I bambini accendono la polemica politica proprio mentre la città di Cicerone è immersa nei giorni del Gonfalone.
Il caso è scoppiato per le parole del sindaco Vittorio Sgarbi durante l'inaugurazione della nuova area di giochi sotto il belvedere. In un clima scherzoso, tra le risate dei presenti, Sgarbi ha detto di odiare i bambini e si è rivolto a loro col suo celebre «capre!». Da qui l'intervento dei consiglieri di minoranza Andrea Chietini e Niccolò Casinelli che hanno stigmatizzato duramente le parole del sindaco invitandolo a scusarsi.
«Sono loro a dovermi chiedere scusa per quanto dichiarato - reagisce il sindaco Sgarbi - Io non odio i bambini, anzi, come ho detto quel giorno, credo che il mondo potrebbe essere migliore se fosse governato da bambini».
Il primo cittadino è determinato a fare chiarezza sull'episodio. L'abbiamo intervistato.

Quindi scherzava, non detesta i bambini?
«Certamente non odio i bambini e i due consiglieri hanno raccontato una realtà non vera. Le persone che erano all'inaugurazione non si sono risentite e con i bambini ho giocato. Invece di ringraziare uno come me che fa promozione di una città bellissima come Arpino, cercano di denigrarlo con cose false. Chiedo che siano loro a chiedere scusa a me. Bisogna fare un corso per l'opposizione, perché devono opporsi ma sulle cose reali e non sfruttare i bambini per raccontare cose mai accadute».

Come sono andate le cose?
«Quando sono arrivato per il taglio del nastro, i bambini urlacchiavano perché, appunto, sono bambini. Ho fatto quindi una battuta, dicendo che odio i bambini, ma era come dire che non mi piace che facciano rumore, tutto qua. Dopo di che ho iniziato a giocare con loro, ho detto "capre" e ho fatto amicizia con un ragazzo di colore, figlio di una nostra consigliera, il quale ha espresso il desiderio di vedere lì una piscina. Ho avviato un discorso con i presenti sul fatto che i bambini devono divertirsi e ho disposto una ricerca per conoscere i costi delle piscine. Mi è stato detto che ad Arpino c'è la piscina comunale, ma altra cosa è mettere lì, nell'area giochi videosorvegliata, una piccola piscina, una sorta di grande tazza. Anche quando sono andato a provarmi il vestito da brigante Chiavone per la sfilata di domenica ho continuato a parlare di questa idea della piscina».

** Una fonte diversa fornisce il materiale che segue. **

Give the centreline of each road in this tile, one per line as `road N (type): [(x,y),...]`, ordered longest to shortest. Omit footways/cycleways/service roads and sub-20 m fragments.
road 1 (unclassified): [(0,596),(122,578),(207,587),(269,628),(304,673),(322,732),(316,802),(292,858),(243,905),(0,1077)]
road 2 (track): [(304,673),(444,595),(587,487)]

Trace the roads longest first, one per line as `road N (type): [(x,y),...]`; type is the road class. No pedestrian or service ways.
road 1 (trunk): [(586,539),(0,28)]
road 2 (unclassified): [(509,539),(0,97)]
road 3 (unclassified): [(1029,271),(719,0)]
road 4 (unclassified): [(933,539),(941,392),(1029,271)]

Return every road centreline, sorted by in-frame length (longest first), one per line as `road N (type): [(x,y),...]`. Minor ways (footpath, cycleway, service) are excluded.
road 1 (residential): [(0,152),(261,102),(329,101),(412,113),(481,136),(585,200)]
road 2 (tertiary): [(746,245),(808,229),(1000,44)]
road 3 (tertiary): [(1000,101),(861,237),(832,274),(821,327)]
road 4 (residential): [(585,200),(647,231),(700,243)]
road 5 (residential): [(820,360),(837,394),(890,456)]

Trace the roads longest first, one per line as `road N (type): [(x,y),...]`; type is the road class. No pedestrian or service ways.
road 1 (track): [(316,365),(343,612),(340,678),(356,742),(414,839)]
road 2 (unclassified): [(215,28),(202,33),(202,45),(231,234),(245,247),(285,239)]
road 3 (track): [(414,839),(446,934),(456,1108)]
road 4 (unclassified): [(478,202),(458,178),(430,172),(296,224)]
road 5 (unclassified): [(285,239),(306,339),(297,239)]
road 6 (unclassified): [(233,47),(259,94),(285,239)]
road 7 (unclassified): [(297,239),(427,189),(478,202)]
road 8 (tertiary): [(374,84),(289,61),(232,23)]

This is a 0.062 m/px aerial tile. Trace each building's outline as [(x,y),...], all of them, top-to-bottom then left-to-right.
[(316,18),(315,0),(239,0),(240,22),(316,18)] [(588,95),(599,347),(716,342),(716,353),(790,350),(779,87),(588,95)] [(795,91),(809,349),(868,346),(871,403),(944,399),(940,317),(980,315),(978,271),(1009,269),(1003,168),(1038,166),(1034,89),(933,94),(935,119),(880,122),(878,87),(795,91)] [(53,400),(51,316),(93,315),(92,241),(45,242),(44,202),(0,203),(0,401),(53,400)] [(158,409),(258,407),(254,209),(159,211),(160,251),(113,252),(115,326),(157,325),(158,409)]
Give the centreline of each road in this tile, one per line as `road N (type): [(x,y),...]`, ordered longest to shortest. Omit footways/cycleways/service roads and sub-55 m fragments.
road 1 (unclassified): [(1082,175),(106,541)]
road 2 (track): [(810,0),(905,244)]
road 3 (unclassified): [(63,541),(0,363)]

Qualcuno tra i presenti si è risentito per le sue battute?
«No. Ho scherzato sul fatto che un sindaco taglia i nastri inaugurali nonostante che i lavori siano stati avviati da chi c'era prima, non c'è stato niente di quanto riportato dai due consiglieri, nessuna critica. Con i parenti di Alberto Italo Sacchetti ho parlato e fatto foto con loro sotto la targa, il vice sindaco Massimo Sera l'ha ricordato. Non c'è stato nessuno sdegno dei familiari, c'è stato solo dialogo. E poi non ho fatto nessun intervento sopra le righe, stavo scherzando con i bambini, io so esattamente sempre quello che faccio. I due consiglieri non hanno detto nulla dell'opera che secondo me andrebbe integrata con delle piscinette, come diceva John. L'appellativo "capre" era un modo per dialogare con i ragazzi attraverso un linguaggio che loro comprendono e con cui si divertono. Si è parlato di uno "scivolone", ma non c'è stato. Non posso scusarmi con i bambini perché non ho fatto nulla contro di loro, ho solo giocato con loro».

Che cosa dice a Chietini e a Casinelli?
«Che non sanno giocare perché sono degli adulti imperfetti, mentre io sono un bambino perfetto. Hanno scritto bugie. Quasi quasi mi viene voglia di non andare al consiglio comunale della prossima settimana dove sarò costretto a vederli. Ora aspetto le loro scuse».